It's certainly different for Warriors fans than anything we can relate to. The Spurs won their first 'chip in 1999 and that felt like it took forever to happen, when really it was only my 11th year as a fan. Last year was more about redemption than anything else. The basketball world knew the Spurs were good, knew they were a contender and had accorded them a measure of respect --not enough from some people, but I digress-- for all that they had done during the Tim Duncan/Gregg Popovich Era. Pushing that boulder over the hill one more time when all the doubters insisted that the last, best, chance was extinguished, that was tremendously gratifying and validating.

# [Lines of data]

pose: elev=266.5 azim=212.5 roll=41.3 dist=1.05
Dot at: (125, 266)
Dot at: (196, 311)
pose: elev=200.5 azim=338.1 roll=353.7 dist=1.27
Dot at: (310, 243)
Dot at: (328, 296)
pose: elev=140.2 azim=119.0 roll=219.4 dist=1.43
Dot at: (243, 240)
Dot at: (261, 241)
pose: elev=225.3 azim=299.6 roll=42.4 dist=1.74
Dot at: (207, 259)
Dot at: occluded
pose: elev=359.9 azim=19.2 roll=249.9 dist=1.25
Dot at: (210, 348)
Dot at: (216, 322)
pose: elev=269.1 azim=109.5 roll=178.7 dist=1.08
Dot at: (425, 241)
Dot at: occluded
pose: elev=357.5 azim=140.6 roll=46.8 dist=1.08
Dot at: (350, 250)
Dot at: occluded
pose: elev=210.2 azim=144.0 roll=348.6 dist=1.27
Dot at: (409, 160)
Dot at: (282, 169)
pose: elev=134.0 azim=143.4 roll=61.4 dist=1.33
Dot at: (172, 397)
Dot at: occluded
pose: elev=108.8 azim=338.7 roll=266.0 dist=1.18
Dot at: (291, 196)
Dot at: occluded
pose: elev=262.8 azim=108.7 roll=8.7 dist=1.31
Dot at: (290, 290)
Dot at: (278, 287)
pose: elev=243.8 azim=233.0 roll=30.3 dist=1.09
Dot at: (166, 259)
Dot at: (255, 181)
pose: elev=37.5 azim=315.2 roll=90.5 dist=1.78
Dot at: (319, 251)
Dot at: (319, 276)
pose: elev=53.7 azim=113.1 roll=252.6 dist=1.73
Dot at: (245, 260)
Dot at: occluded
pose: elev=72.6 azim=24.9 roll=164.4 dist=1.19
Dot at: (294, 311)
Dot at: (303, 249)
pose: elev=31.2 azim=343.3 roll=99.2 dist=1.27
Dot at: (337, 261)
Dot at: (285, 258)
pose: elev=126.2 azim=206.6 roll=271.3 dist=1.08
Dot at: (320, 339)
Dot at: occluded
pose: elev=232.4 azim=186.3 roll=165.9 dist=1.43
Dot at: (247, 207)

# [TASK REQUIREMENTS]
• 1. Retype the Spurs passage from "It's certainly different" to "gratifying and validating.".
• 2. Answer these questions using the Spurs passage.
(a) In what year did the Spurs win their first championship?
(b) Which two people give their names to the era mentioned?
(c) What was last year more about than anything else?

# [RESULTS BY TASK]
• 1.
It's certainly different for Warriors fans than anything we can relate to. The Spurs won their first 'chip in 1999 and that felt like it took forever to happen, when really it was only my 11th year as a fan. Last year was more about redemption than anything else. The basketball world knew the Spurs were good, knew they were a contender and had accorded them a measure of respect --not enough from some people, but I digress-- for all that they had done during the Tim Duncan/Gregg Popovich Era. Pushing that boulder over the hill one more time when all the doubters insisted that the last, best, chance was extinguished, that was tremendously gratifying and validating.

• 2.
(a) 1999
(b) Tim Duncan and Gregg Popovich
(c) Redemption